Elongate hemlock scale crawlers are beginning to emerge on true firs in York County this week. In Columbia and Schuylkill Counties no crawlers were observed. This scale is found only on the undersides of needles. The narrow females are 1-3 mm long, light-to-medium brown, with a transparent covering. Males are smaller, narrower and powdery white. This insect over winters in several stages, causing crawler emergence to occur throughout the season. Because of the constant crawler emergence, sprays should be repeated throughout the summer at intervals recommended on the label of the product selected. Sprays should begin when crawler are first noticed and continued through September.

White pine weevil adults are still beginning found on terminals in Columbia and York Counties this week. When terminals were examined, eggs and larvae were found. Soon these infested leaders will begin to yellow, appear stunted, and curl into the shape of a shepherd's crook. At this point the best control would be to cut out infested terminals and removing them from the field before the new adults emerge.

We continue to monitor Douglas fir needle midge traps at sites in Lehigh and Northumberland counties. To date, no adults have emerged. Controls for this newly detected pest must be directed against adults when they emerge from their overwintering sites under trees.

Balsam twig aphids are now in the new growth of true firs and soon the growth will be twisted due to their feeding. Spraying once damage becomes apparent will not reduce damage or control the aphid population.
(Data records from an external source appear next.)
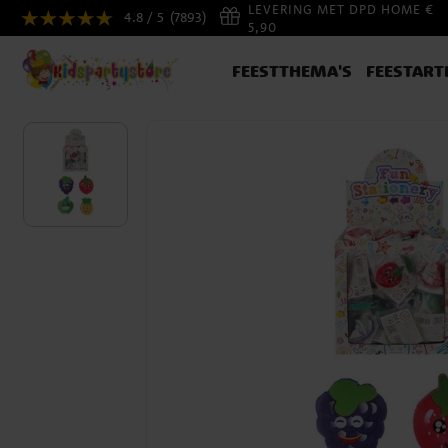
LEVERING MET DPD HOME €
4.8 / 5
(7893)
5,90
FEESTTHEMA'S
FEESTART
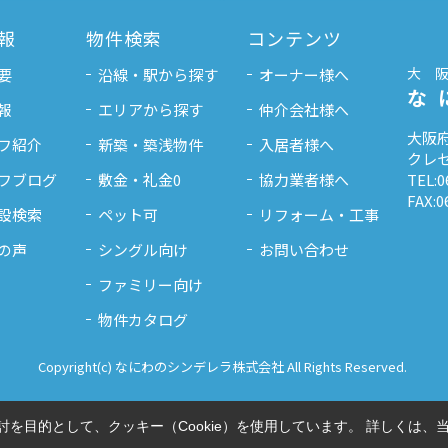
報
物件検索
コンテンツ
大
要
沿線・駅から探す
オーナー様へ
な
報
エリアから探す
仲介会社様へ
大阪府
フ紹介
新築・築浅物件
入居者様へ
クレセ
フブログ
敷金・礼金0
協力業者様へ
TEL:0
FAX:0
設検索
ペット可
リフォーム・工事
の声
シングル向け
お問い合わせ
ファミリー向け
物件カタログ
Copyright(c) なにわのシンデレラ株式会社 All Rights Reserved.
を目的として、クッキー（Cookie）を使用しています。
詳しくは、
It will, however, reduce numbers of beneficial predatory insects such as lacewings, syrphid flies and ladybird beetles. For growers with balsam twig aphid problems, your next opportunity to control this pest is next spring. In the meantime, let the naturally occurring predators do their best.

Cooley spruce gall adelgids were found this week in the new growth of Douglas fir in Columbia County. As the needles expand, the area where the adelgids are feeding will yellow and bend or kink. Control for this insect is not possible until this fall.

Pine bark adelgids were noticed on the newly expanding candles on white pine this week in Columbia and York Counties. This insect is not usually a serious pest in Christmas trees but has been known to require control in young plantings of white pine.

Spruce spider mites should now be hatched from their overwintering eggs at most sites statewide. This marks the best time to apply one of the newer chitin-inhibiting miticides and get the most effect from the single application permitted by the label.